Stored items
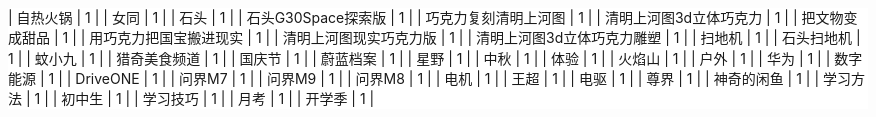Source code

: | 自热火锅 | 1 |
| 女同 | 1 |
| 石头 | 1 |
| 石头G30Space探索版 | 1 |
| 巧克力复刻清明上河图 | 1 |
| 清明上河图3d立体巧克力 | 1 |
| 把文物变成甜品 | 1 |
| 用巧克力把国宝搬进现实 | 1 |
| 清明上河图现实巧克力版 | 1 |
| 清明上河图3d立体巧克力雕塑 | 1 |
| 扫地机 | 1 |
| 石头扫地机 | 1 |
| 蚊小九 | 1 |
| 猎奇美食频道 | 1 |
| 国庆节 | 1 |
| 蔚蓝档案 | 1 |
| 星野 | 1 |
| 中秋 | 1 |
| 体验 | 1 |
| 火焰山 | 1 |
| 户外 | 1 |
| 华为 | 1 |
| 数字能源 | 1 |
| DriveONE | 1 |
| 问界M7 | 1 |
| 问界M9 | 1 |
| 问界M8 | 1 |
| 电机 | 1 |
| 王超 | 1 |
| 电驱 | 1 |
| 尊界 | 1 |
| 神奇的闲鱼 | 1 |
| 学习方法 | 1 |
| 初中生 | 1 |
| 学习技巧 | 1 |
| 月考 | 1 |
| 开学季 | 1 |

▸ **Task item**
Please copy the whole listing above line for line, without any pictures.

▸ **Task solution**
Source code

: | 自热火锅 | 1 |
| 女同 | 1 |
| 石头 | 1 |
| 石头G30Space探索版 | 1 |
| 巧克力复刻清明上河图 | 1 |
| 清明上河图3d立体巧克力 | 1 |
| 把文物变成甜品 | 1 |
| 用巧克力把国宝搬进现实 | 1 |
| 清明上河图现实巧克力版 | 1 |
| 清明上河图3d立体巧克力雕塑 | 1 |
| 扫地机 | 1 |
| 石头扫地机 | 1 |
| 蚊小九 | 1 |
| 猎奇美食频道 | 1 |
| 国庆节 | 1 |
| 蔚蓝档案 | 1 |
| 星野 | 1 |
| 中秋 | 1 |
| 体验 | 1 |
| 火焰山 | 1 |
| 户外 | 1 |
| 华为 | 1 |
| 数字能源 | 1 |
| DriveONE | 1 |
| 问界M7 | 1 |
| 问界M9 | 1 |
| 问界M8 | 1 |
| 电机 | 1 |
| 王超 | 1 |
| 电驱 | 1 |
| 尊界 | 1 |
| 神奇的闲鱼 | 1 |
| 学习方法 | 1 |
| 初中生 | 1 |
| 学习技巧 | 1 |
| 月考 | 1 |
| 开学季 | 1 |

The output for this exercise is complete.